Fous du volant.
Aloïs ouvre les yeux comme des billes et tourne la tête à n’en plus finir. Ça siffle dans l’air autour de lui et sur le sable deux énergumènes s’agitent en tous sens. Ralph et Guillaume partis à la conquête ! Tirs de roquette, balles sifflantes de snipers, est-ce un jeu-vidéo ? Les coups pleuvent en rafales. Personne ne peut rien y voir. Ça va ça vient mais on ne sait d’où. Pas de pitié pour les fous de Bassan !
Ils sautent en l’air, font un écart arrière, un pas sur le côté puis plongent en avant comme s’ils allaient à la pêche au merlan. Avec leurs têtes de cormoran, leurs corps floutés par la prise de son, ils sont aux quatre cents coups repérant de loin le poisson-volant. Ballet russe, Merce Cunningham en aérobic, ils ressemblent à des hiéroglyphes qui marchent de profil. Ils montent en vrille, salto arrière, glissent le pied droit en homothétie.
La musique est dodécaphonique à dominance de « zip », parfois un flop, un drop, une danse des canards. Ils s’apostrophent d’un « à moi », « à toi », « à tue et à toit ». Ils se coiffent au poteau, réclament un soda et repartent au galop sur la piste aux étoiles. Il s’agit pas de louper le métro ! Et que j’te balance un volant dans les dents. Ah tu l’as voulu çui-là et ben prends çui-ci ! Pas le temps de faire cui-cui.
En eau, en buée, en sablés, usés, collés, à bout, le rictus saccadé par une respiration endiablée, le corps à 360°F, l’écume des sets dans les chaussettes, les pieds nickelés nique nique rage, happés de droite de gauche, au filet, emmêlant les rinceaux et les pinceaux, poussent la raquette à fond, le pied à la fois sur le frein et l’accélérateur.

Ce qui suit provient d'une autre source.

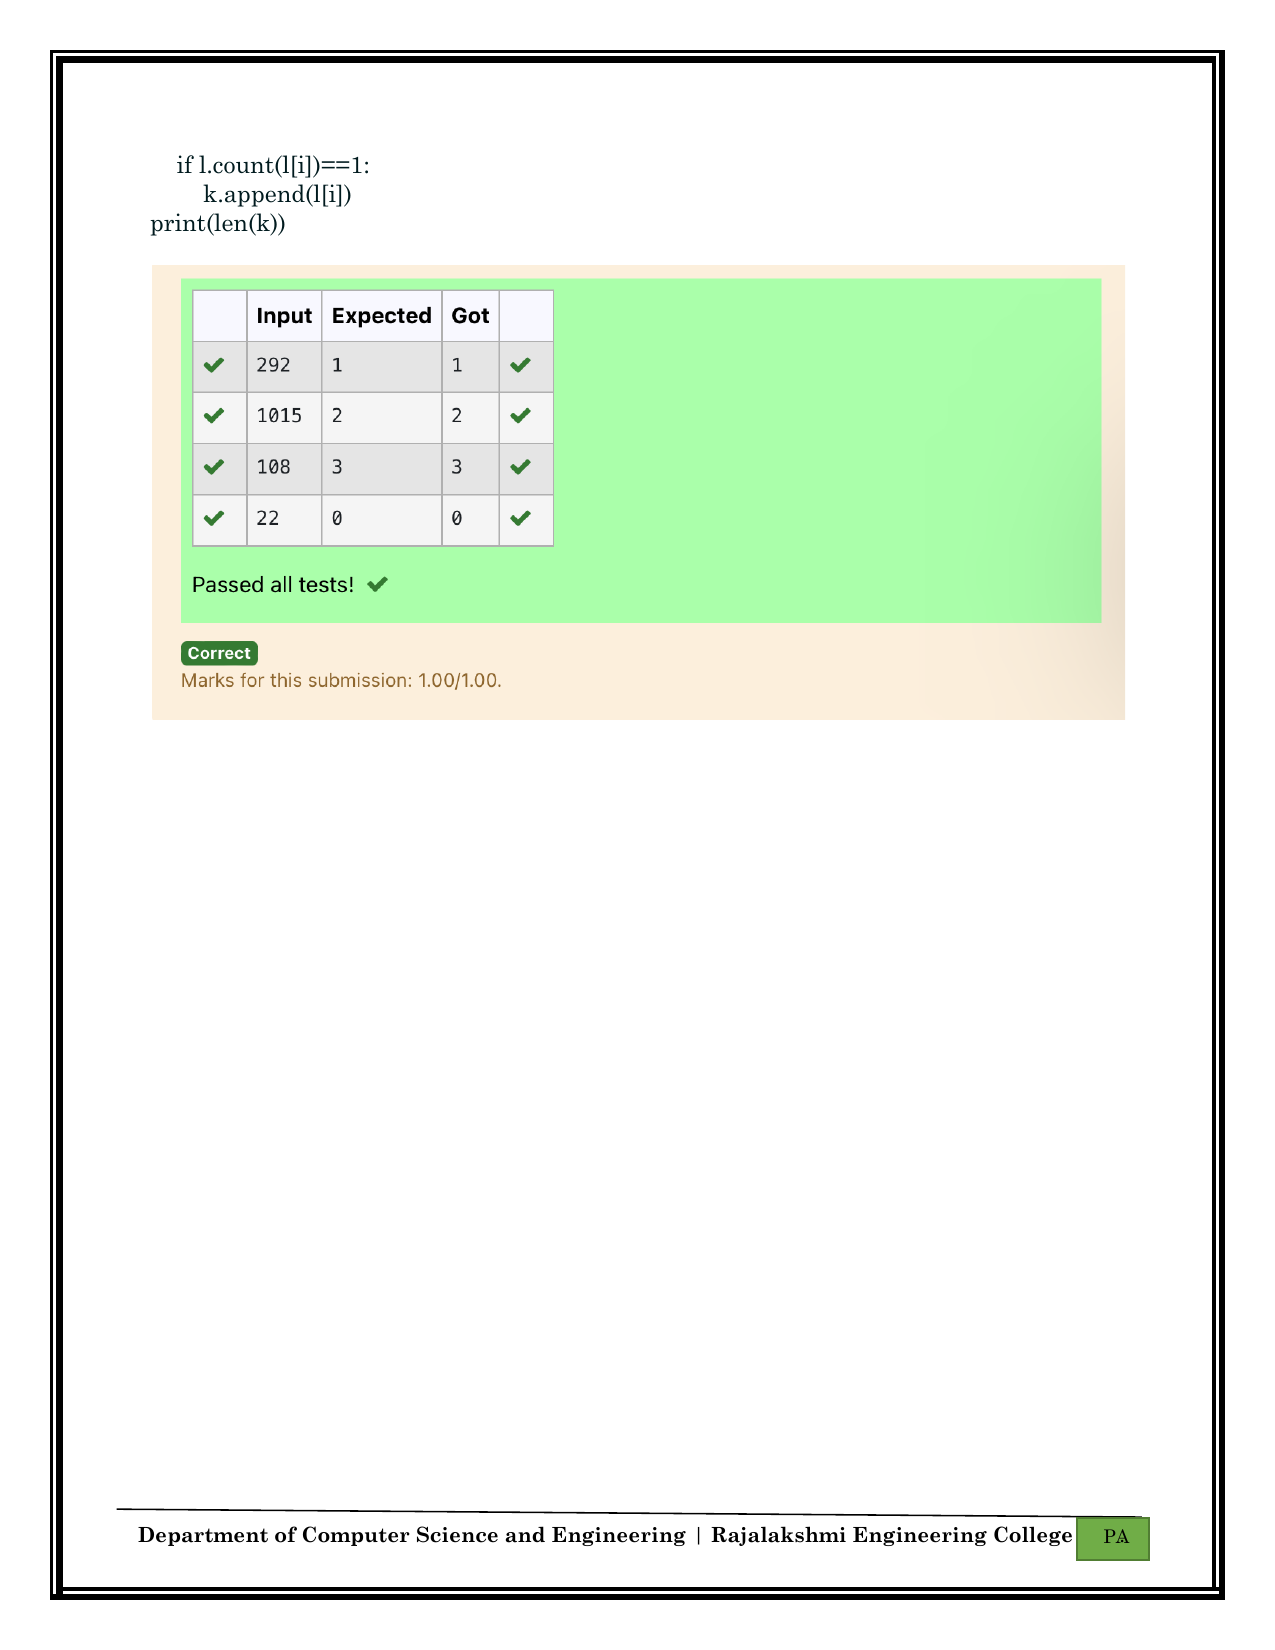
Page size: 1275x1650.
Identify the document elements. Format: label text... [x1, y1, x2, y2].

text k.append(l[i]) [150, 179, 1125, 208]
text if l.count(l[i])==1: [150, 150, 1125, 179]
picture [150, 265, 1125, 720]
text print(len(k)) [150, 208, 1125, 237]
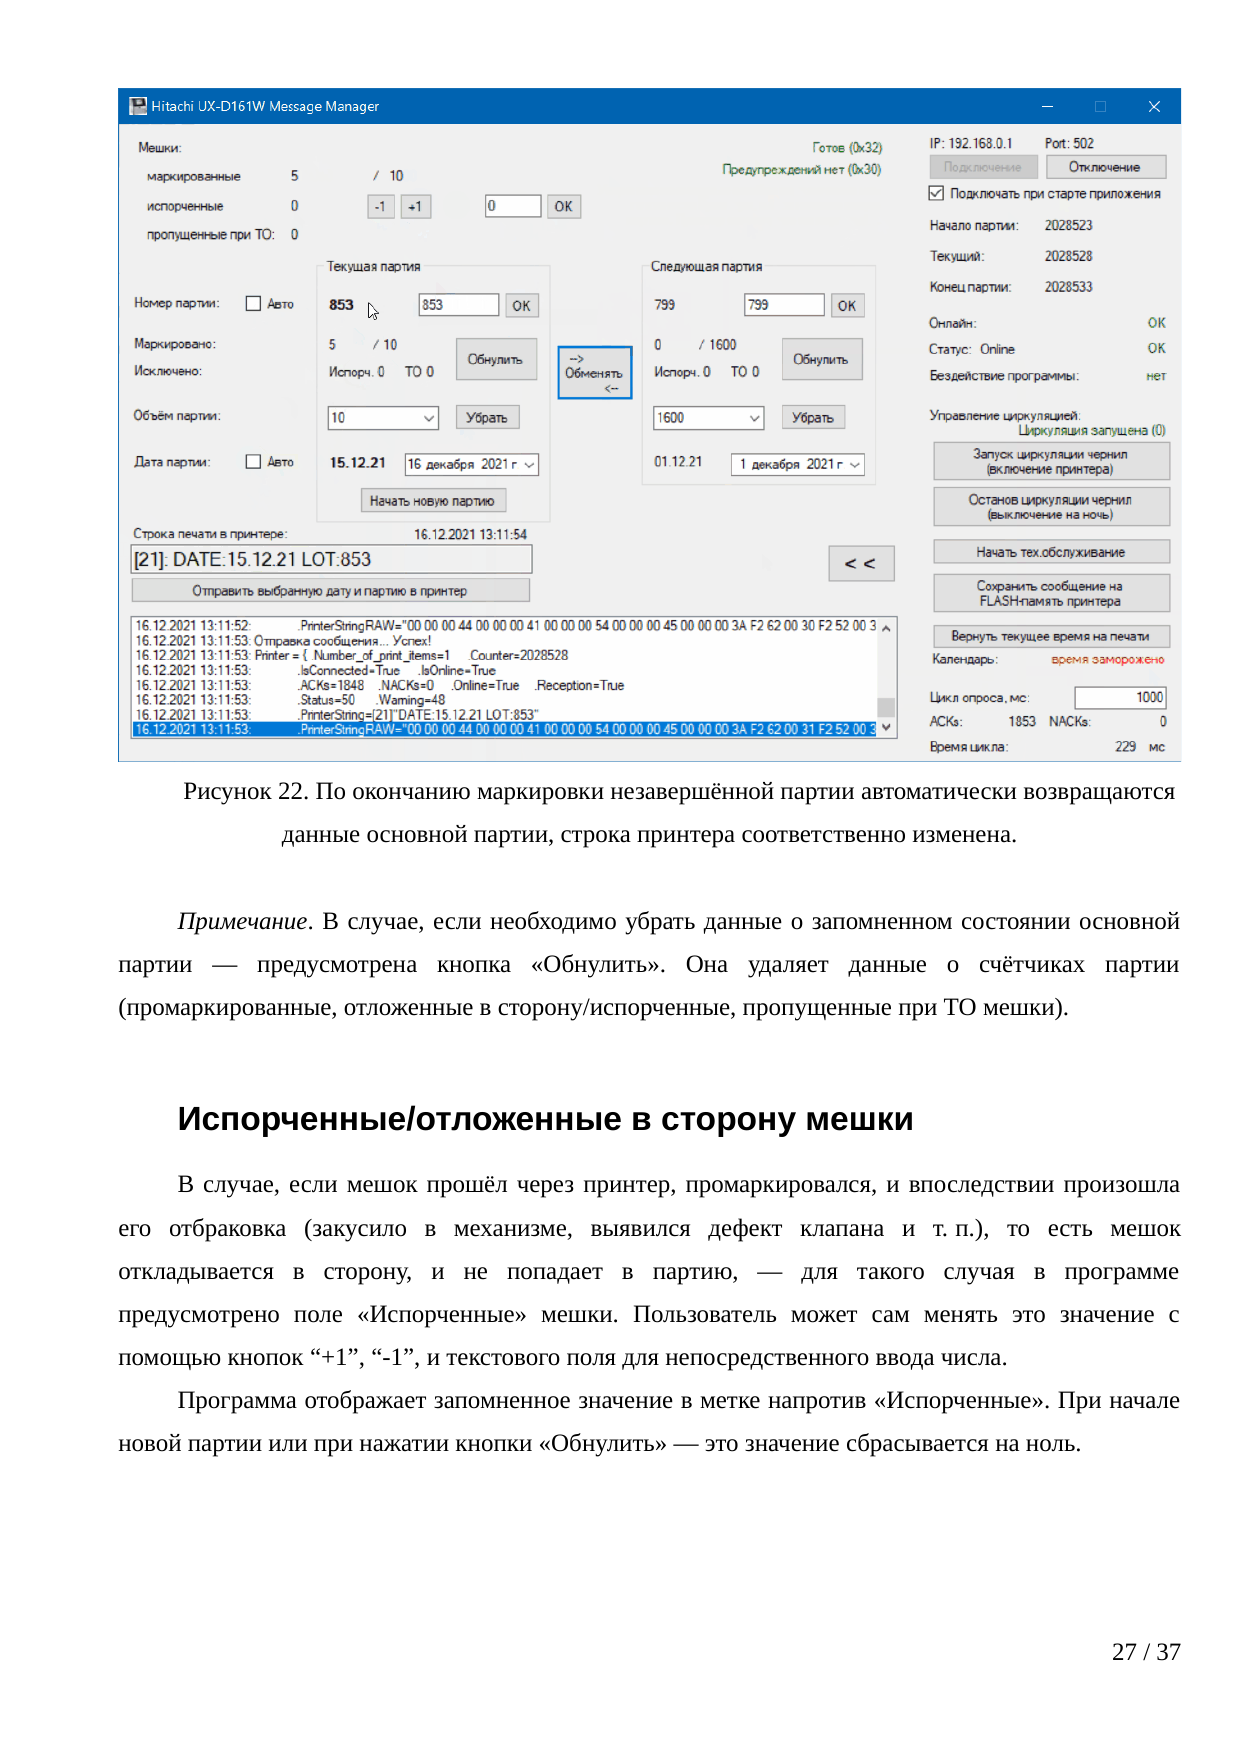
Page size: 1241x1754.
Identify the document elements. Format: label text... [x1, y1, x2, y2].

text В случае, если мешок прошёл через принтер, промаркировался, и впоследствии произошла его отбраковка (закусило в механизме, выявился дефект клапана и т. п.), то есть мешок откладывается в сторону, и не попадает в партию, — для такого случая в программе предусмотрено поле «Испорченные» мешки. Пользователь может сам менять это значение с помощью кнопок “+1”, “-1”, и текстового поля для непосредственного ввода числа. [118, 1169, 1181, 1371]
text Программа отображает запомненное значение в метке напротив «Испорченные». При начале новой партии или при нажатии кнопки «Обнулить» — это значение сбрасывается на ноль. [118, 1385, 1181, 1457]
text Примечание. В случае, если необходимо убрать данные о запомненном состоянии основной партии — предусмотрена кнопка «Обнулить». Она удаляет данные о счётчиках партии (промаркированные, отложенные в сторону/испорченные, пропущенные при ТО мешки). [118, 906, 1181, 1021]
picture [118, 88, 1182, 762]
subtitle Испорченные/отложенные в сторону мешки [118, 1099, 1181, 1138]
text Рисунок 22. По окончанию маркировки незавершённой партии автоматически возвращаются данные основной партии, строка принтера соответственно изменена. [118, 776, 1181, 848]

Rattraper l’oiseau, le père siffleur, l’alouette sans cœur, le martinet qui, du plat fond en piqué, en vrille ou en planeur, hoquète, ramène son bout de fraise effeuillé, son bouton de rose, son bouchon emplumé. « Hourra ! » crient-ils en cœur, paraphrasant Archimède. Auraient-ils trouvé la lune qu’ils n’auraient pas poussé un cri aussi fou de basson.
Les bras en croix, sur le sable, encalminés, le soleil sous les prunelles, le volant planté sur le front : faut-il attendre des baisers ? Déjà se redresser et courir à tout va ! Les jambes lourdes, le corps rompu, les abdo en roc, la crampe sous l’estomac, les cuisses tendues, les pieds enflés, la partie ne fait que commencer. Et fouette cocher ! Les volants font un festival ; ils filent comme des éclairs, embrassent l’air, les plumes resserrées profilées comme des fusées Diamant.
Au compteur, le chronomètre arrêté, l’arbitre égrène les pertes. Mais déjà un engagement, deux smaches, 15-0 : ai-je bien entendu ? Etendre le bras à droite à gauche, reprendre la bête avant le carreau, « border-line ». Et c’est reparti ! elle vole la mouche, à tire-d’aile, jusqu’au zénith puis s’essouffle ou reprend son souffle, inverse la tendance, les flux, prend le vent, un peu de distance.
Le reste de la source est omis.